What is particularly striking is how isolated MoF Israel Katz is in planning to cut public sector wages. Out of all member countries in the OECD, Poland has been the only one to implement wage cuts. No other developed country has even considered cutting or freezing public sector wages. On the contrary, the UK and France have even raised wages for some public sector workers in light of the crisis.

Israel Katzת MoF (Photo: Noam Rivkin/Flash90)
Israel Katzת MoF (Photo: Noam Rivkin/Flash90)

In May, the British Chancellor Rishi Sunak announced a pay raise for over 900,000 public sector workers, despite the fact that public debt in the UK is considerably higher than that of the Israeli government. Public debt in the UK has crossed 100 percent GDP for the first time, while Israel is still in a relatively good position at 70 percent. So how come the British government has decided to raise public sector wages despite high levels of debt?

The reason is that the UK, and many other developed countries, have learnt their lesson from the disastrous effects of austerity policies from the last recession. In 2009, in the aftermath of the Great Financial Crisis, the British government announced a series of cuts known as Austerity Measures, which were intended to free up government funds to pay for the bailing out of the banks and rising unemployment benefits. In 2011 the government introduced a two year wage freeze, and later capped wage increases at 1 percent annually.

The effects of this policy, coupled with a wide range of cuts to public spending, proved a disaster for the British economy. In the UK, as in the rest of the developed world, where similar policies were implemented, the recession was the deepest in a century, and the economic recovery from it was the weakest and longest in recorded history. In the US for instance, unemployment only returned to pre-crisis levels in 2017- almost a decade after the crisis.

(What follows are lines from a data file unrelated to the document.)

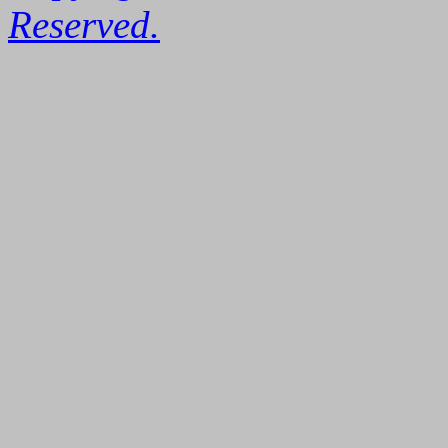
Reserved.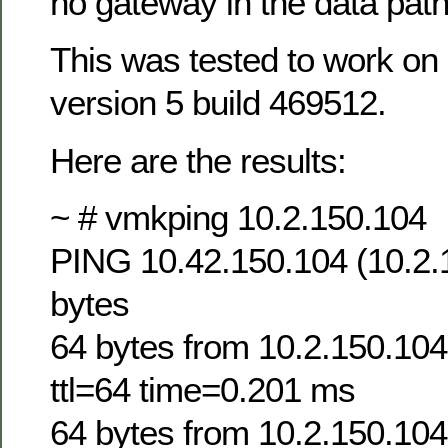
no gateway in the data path
This was tested to work on 
version 5 build 469512.
Here are the results:
~ # vmkping 10.2.150.104
PING 10.42.150.104 (10.2.
bytes
64 bytes from 10.2.150.10
ttl=64 time=0.201 ms
64 bytes from 10.2.150.10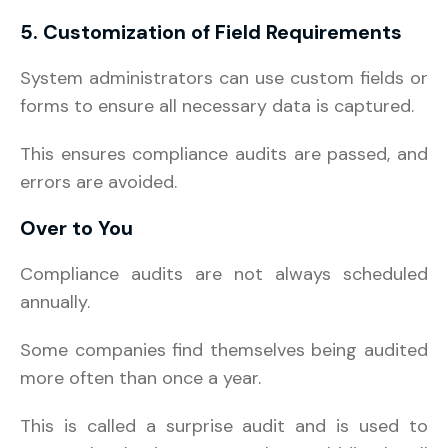
5. Customization of Field Requirements
System administrators can use custom fields or
forms to ensure all necessary data is captured.
This ensures compliance audits are passed, and
errors are avoided.
Over to You
Compliance audits are not always scheduled
annually.
Some companies find themselves being audited
more often than once a year.
This is called a surprise audit and is used to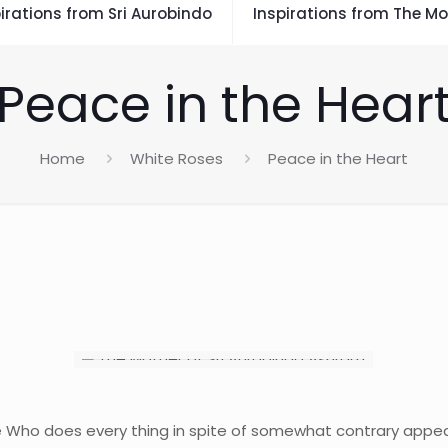
irations from Sri Aurobindo
Inspirations from The Mo
Peace in the Hear
Home
White Roses
Peace in the Heart
Divine Who does every thing in spite of somewhat contrary app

California as a case study

According to Sara Hinkley, a researcher at UC Berkley, public sector cuts played a major role in prolonging the recession in the aftermath of the financial crisis. Studying the effects of austerity measures on the Californian economy, Hinkley found that the laying off of 163,500 public sector workers in the state contributed considerably to rising levels of unemployment and lower demands – prolonging the recession.

The reason for this is rather self-evident: a strong and safeguarded public sector is an asset for any government trying to combat rising levels of unemployment. The fact that in most countries public sector workers are protected from the fluctuations in the market, usually by relatively strong unions, means that they play a vital role in keeping the economy from collapsing. The fact that they can keep their jobs, and not suffer from wage cuts, means that they are able to continue spending at the same level as before, helping to push the economy out of recession.

What Hinkley found was that those Californian public sector workers who were laid off either remained unemployed or found new employment with considerably lower compensation, meaning that their spending power decreased dramatically, dragging the Californian into an even deeper recession.

Global Financial Institutions repent

Even the World Bank and the International Monetary Fund, who spearheaded the efforts to cut public spending during the last recession are now taking a very different position. Zahid Hasnain from the World Bank has recently argued against public sector cuts, claiming that “the public sector is a large employer, and protecting all jobs, public and private, is a priority right now,” and that ”a reduced public-sector workforce during the crisis might impede the recovery process after the health crisis passes.”

The experience of the Great Recession should act as a warning for Israel: By pushing for draconian cuts, Katz is taking Israel down a path that has been proved to fail.